• _TO-DO ITEM_:
Restate word for word the lines below that run from the one holding "print Update to review and revise actions" through the one holding "Extra shift allowance", inclusive. Pictures don't belong in the copy.

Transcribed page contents
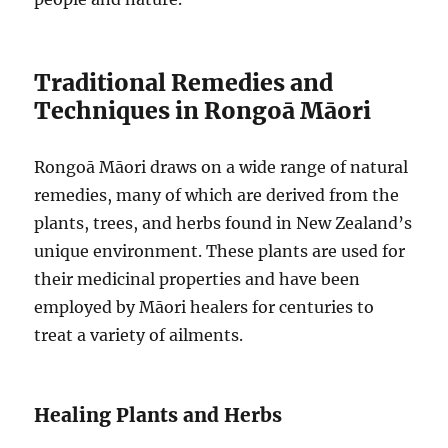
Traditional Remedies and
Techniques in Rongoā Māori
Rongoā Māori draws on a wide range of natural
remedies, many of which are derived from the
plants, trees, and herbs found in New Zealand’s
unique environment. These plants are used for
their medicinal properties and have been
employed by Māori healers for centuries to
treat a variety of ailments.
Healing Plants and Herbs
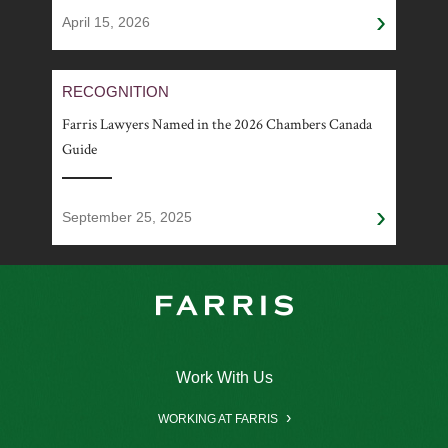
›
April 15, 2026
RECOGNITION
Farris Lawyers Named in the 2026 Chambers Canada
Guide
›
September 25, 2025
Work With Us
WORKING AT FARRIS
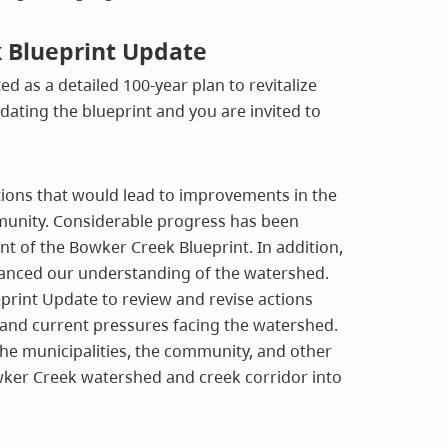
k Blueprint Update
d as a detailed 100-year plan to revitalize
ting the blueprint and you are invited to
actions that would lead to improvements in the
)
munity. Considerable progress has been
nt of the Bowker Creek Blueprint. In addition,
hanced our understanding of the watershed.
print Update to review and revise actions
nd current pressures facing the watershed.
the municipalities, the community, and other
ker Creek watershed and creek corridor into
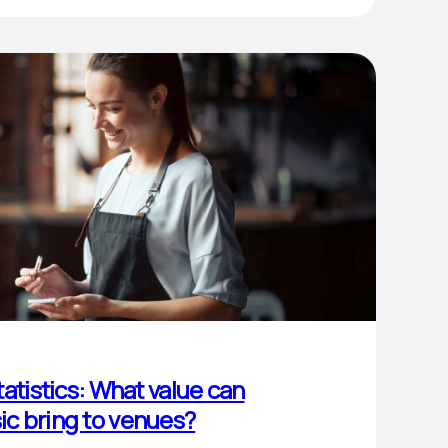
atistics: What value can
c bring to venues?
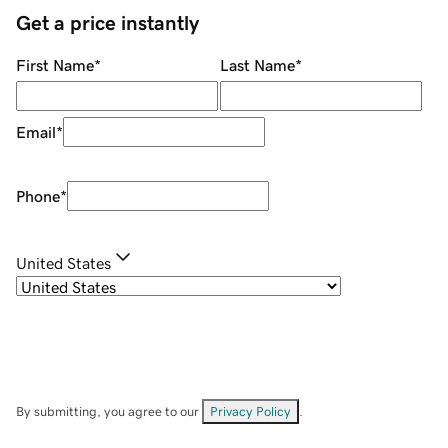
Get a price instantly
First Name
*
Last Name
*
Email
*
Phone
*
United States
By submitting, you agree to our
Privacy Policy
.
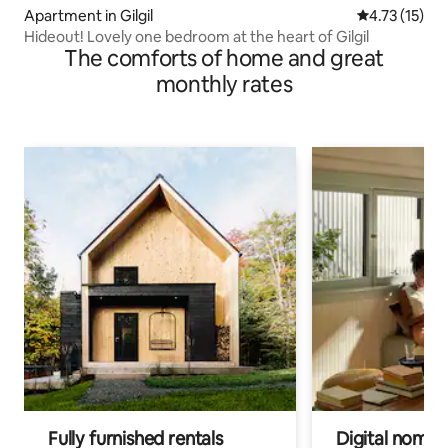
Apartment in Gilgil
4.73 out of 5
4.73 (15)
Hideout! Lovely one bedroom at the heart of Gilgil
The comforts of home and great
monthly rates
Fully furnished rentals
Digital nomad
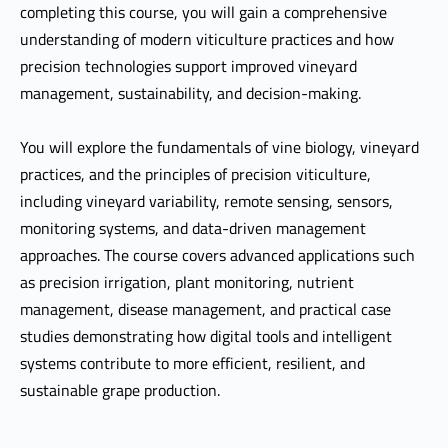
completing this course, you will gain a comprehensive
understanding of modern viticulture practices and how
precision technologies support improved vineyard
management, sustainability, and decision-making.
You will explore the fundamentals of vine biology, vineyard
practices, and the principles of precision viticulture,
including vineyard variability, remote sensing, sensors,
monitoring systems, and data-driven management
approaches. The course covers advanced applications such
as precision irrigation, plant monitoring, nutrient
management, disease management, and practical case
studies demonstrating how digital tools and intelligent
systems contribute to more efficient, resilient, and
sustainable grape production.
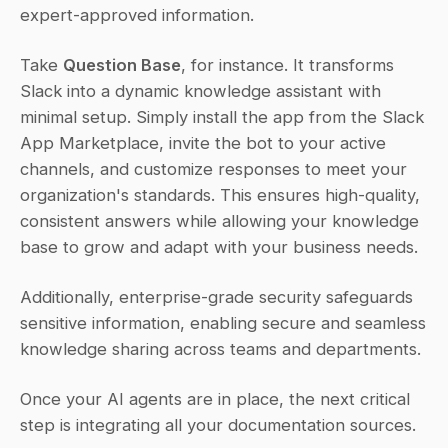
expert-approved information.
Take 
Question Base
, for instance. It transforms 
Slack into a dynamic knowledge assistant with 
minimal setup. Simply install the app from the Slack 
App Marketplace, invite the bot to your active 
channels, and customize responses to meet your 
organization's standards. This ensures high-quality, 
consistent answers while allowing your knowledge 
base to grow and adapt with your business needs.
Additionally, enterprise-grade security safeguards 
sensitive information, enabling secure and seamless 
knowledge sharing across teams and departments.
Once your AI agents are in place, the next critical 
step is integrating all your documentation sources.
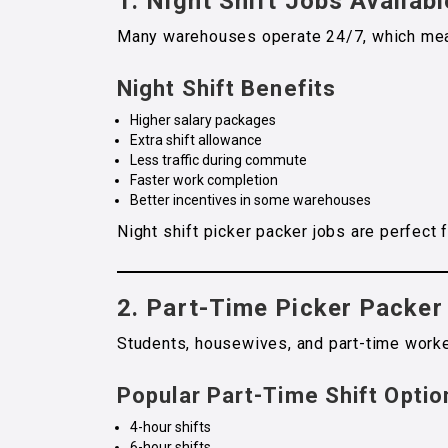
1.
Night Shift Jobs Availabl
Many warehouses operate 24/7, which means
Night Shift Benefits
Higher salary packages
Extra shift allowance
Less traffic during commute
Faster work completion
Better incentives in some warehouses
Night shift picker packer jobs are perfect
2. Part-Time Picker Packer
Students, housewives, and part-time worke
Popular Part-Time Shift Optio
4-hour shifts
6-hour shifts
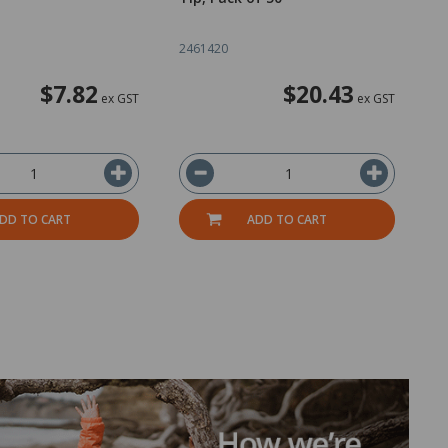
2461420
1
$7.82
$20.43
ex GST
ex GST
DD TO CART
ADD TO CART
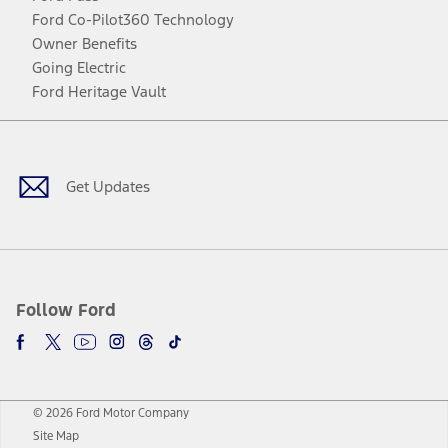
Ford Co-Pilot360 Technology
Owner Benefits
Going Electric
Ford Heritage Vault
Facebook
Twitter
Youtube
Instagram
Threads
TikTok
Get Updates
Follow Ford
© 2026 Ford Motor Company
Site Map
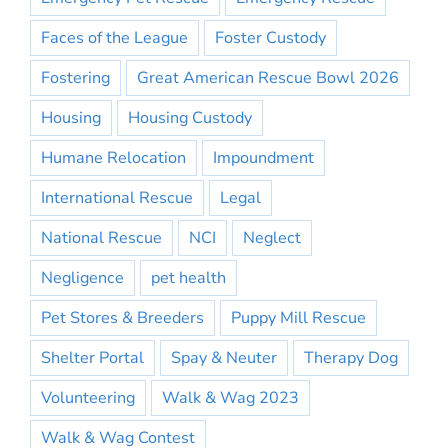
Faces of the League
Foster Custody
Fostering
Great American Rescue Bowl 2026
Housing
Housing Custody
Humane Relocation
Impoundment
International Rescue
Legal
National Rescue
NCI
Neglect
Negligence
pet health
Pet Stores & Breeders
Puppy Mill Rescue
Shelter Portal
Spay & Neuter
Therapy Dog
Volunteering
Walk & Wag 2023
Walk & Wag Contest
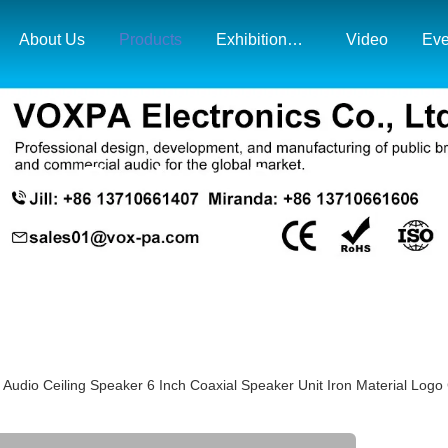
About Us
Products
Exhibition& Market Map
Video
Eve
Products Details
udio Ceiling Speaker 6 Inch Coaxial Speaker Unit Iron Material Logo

--

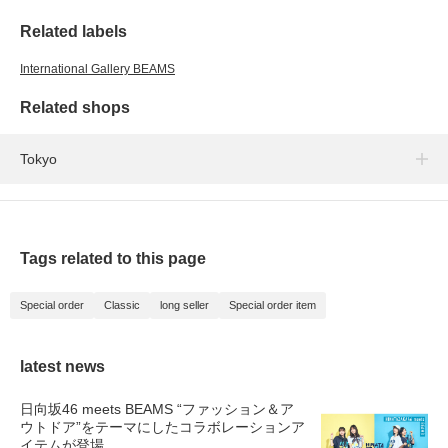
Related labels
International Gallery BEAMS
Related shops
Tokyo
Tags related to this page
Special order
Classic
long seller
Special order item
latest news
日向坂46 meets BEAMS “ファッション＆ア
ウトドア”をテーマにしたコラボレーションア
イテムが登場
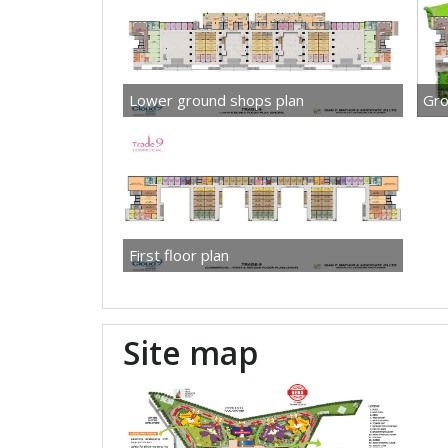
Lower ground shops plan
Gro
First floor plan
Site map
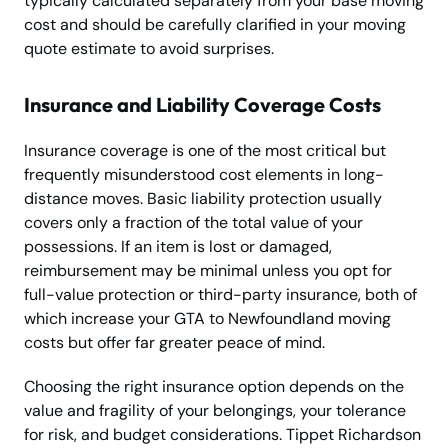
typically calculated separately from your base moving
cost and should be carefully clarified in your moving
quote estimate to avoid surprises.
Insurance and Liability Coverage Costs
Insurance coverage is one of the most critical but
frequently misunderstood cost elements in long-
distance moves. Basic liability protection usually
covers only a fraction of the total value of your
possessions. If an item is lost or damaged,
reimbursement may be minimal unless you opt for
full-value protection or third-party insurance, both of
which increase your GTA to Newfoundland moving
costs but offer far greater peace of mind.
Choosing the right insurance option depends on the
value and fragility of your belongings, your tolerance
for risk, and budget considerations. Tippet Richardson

==

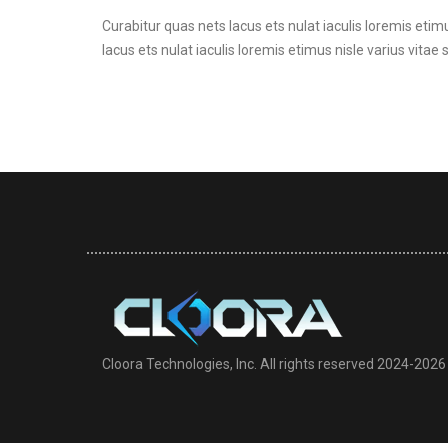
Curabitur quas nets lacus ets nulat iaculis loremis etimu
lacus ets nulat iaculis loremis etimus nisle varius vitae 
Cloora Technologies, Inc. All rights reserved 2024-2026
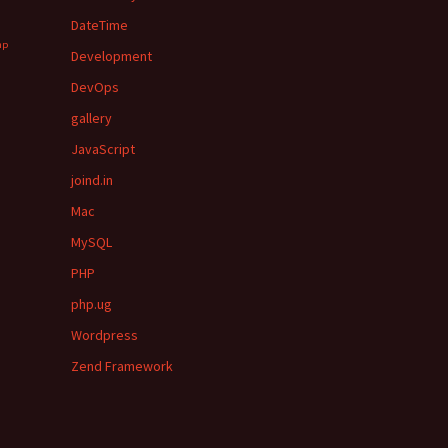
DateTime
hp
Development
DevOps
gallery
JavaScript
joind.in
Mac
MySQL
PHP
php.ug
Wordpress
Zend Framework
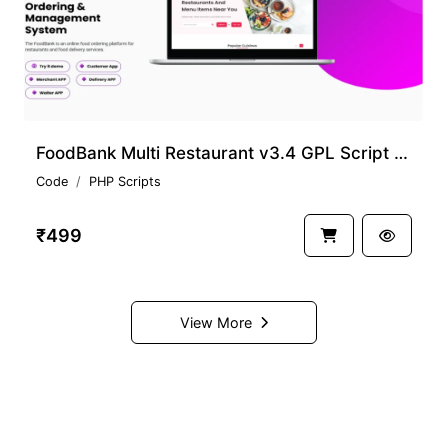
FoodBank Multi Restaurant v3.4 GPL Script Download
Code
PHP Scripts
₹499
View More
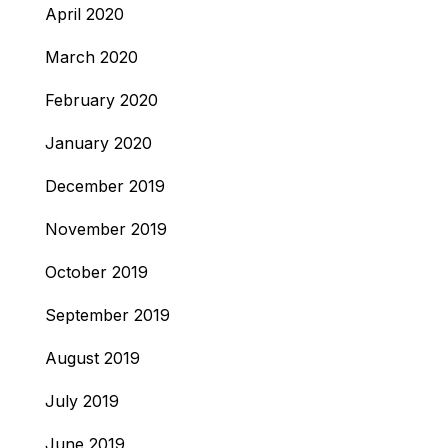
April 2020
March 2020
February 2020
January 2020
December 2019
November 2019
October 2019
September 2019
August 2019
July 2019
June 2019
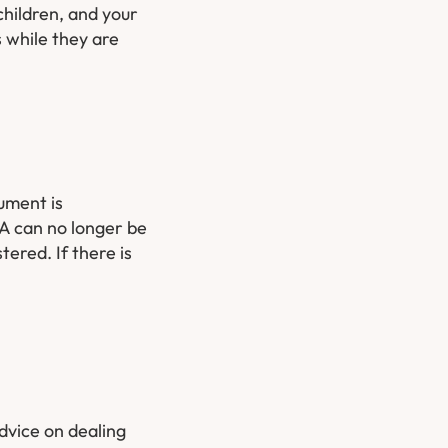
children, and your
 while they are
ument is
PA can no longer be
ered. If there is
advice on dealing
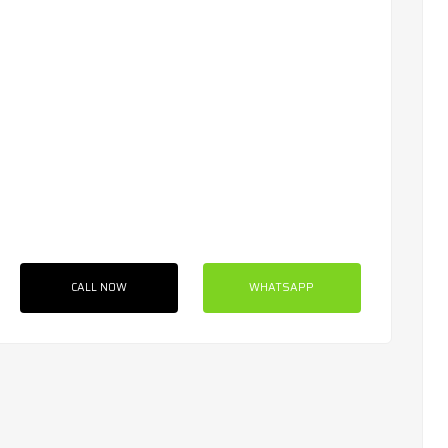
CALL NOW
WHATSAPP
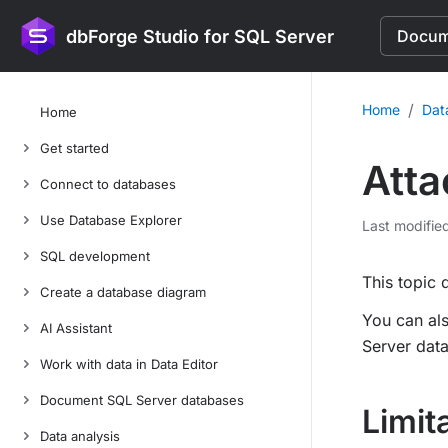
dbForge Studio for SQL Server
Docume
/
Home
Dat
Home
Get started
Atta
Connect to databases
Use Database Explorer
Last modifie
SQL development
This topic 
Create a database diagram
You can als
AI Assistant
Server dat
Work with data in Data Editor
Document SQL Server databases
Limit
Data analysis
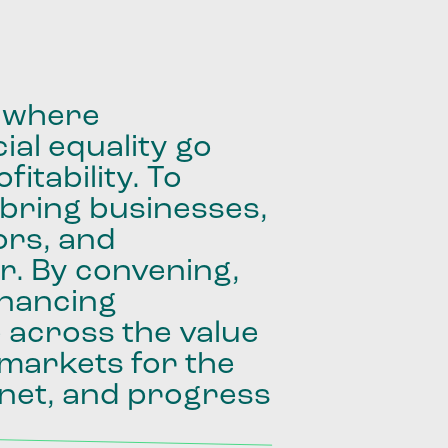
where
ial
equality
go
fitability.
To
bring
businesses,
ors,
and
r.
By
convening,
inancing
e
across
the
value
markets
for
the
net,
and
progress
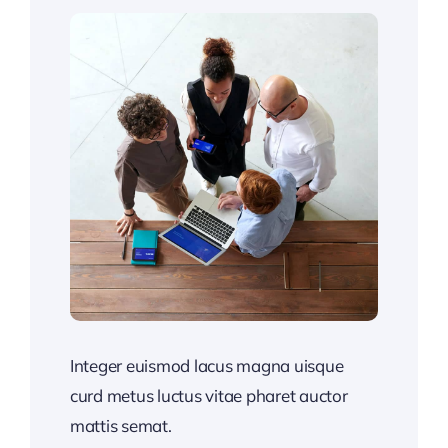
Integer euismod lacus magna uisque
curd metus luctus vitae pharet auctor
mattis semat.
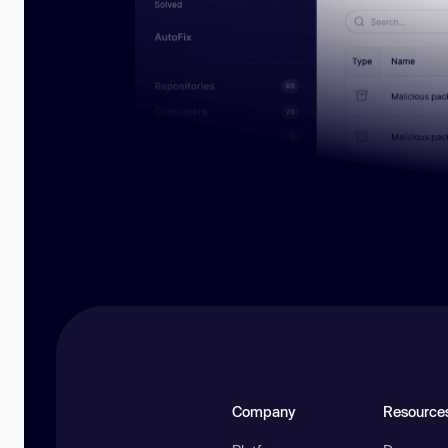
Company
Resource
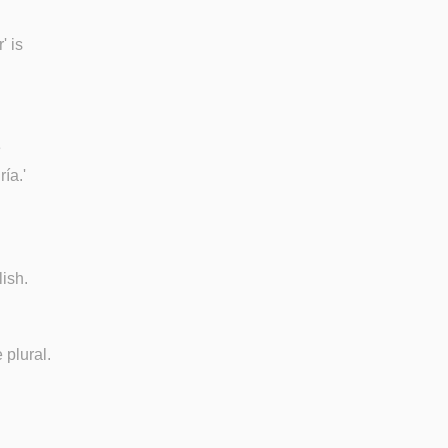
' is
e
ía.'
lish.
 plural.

• _FINISHED EXERCISE_:
print Update to review and revise actions
nd current pressures facing the watershed.
the municipalities, the community, and other
ker Creek watershed and creek corridor into
atistics: What value can
c bring to venues?
Get a price instantly
First Name
*
Last Name
*
Email
*
Phone
*
United States
By submitting, you agree to our
Privacy Policy
.
Apartment in Gilgil
4.73 out of 5
4.73 (15)
Hideout! Lovely one bedroom at the heart of Gilgil
The comforts of home and great
monthly rates
Fully furnished rentals
Digital nomad
completing this course, you will gain a comprehensive
understanding of modern viticulture practices and how
precision technologies support improved vineyard
management, sustainability, and decision-making.
You will explore the fundamentals of vine biology, vineyard
practices, and the principles of precision viticulture,
including vineyard variability, remote sensing, sensors,
monitoring systems, and data-driven management
approaches. The course covers advanced applications such
as precision irrigation, plant monitoring, nutrient
management, disease management, and practical case
studies demonstrating how digital tools and intelligent
systems contribute to more efficient, resilient, and
sustainable grape production.
expert-approved information.
Take 
Question Base
, for instance. It transforms 
Slack into a dynamic knowledge assistant with 
minimal setup. Simply install the app from the Slack 
App Marketplace, invite the bot to your active 
channels, and customize responses to meet your 
organization's standards. This ensures high-quality, 
consistent answers while allowing your knowledge 
base to grow and adapt with your business needs.
Additionally, enterprise-grade security safeguards 
sensitive information, enabling secure and seamless 
knowledge sharing across teams and departments.
Once your AI agents are in place, the next critical 
step is integrating all your documentation sources.
1.
Night Shift Jobs Availabl
Many warehouses operate 24/7, which means
Night Shift Benefits
Higher salary packages
Extra shift allowance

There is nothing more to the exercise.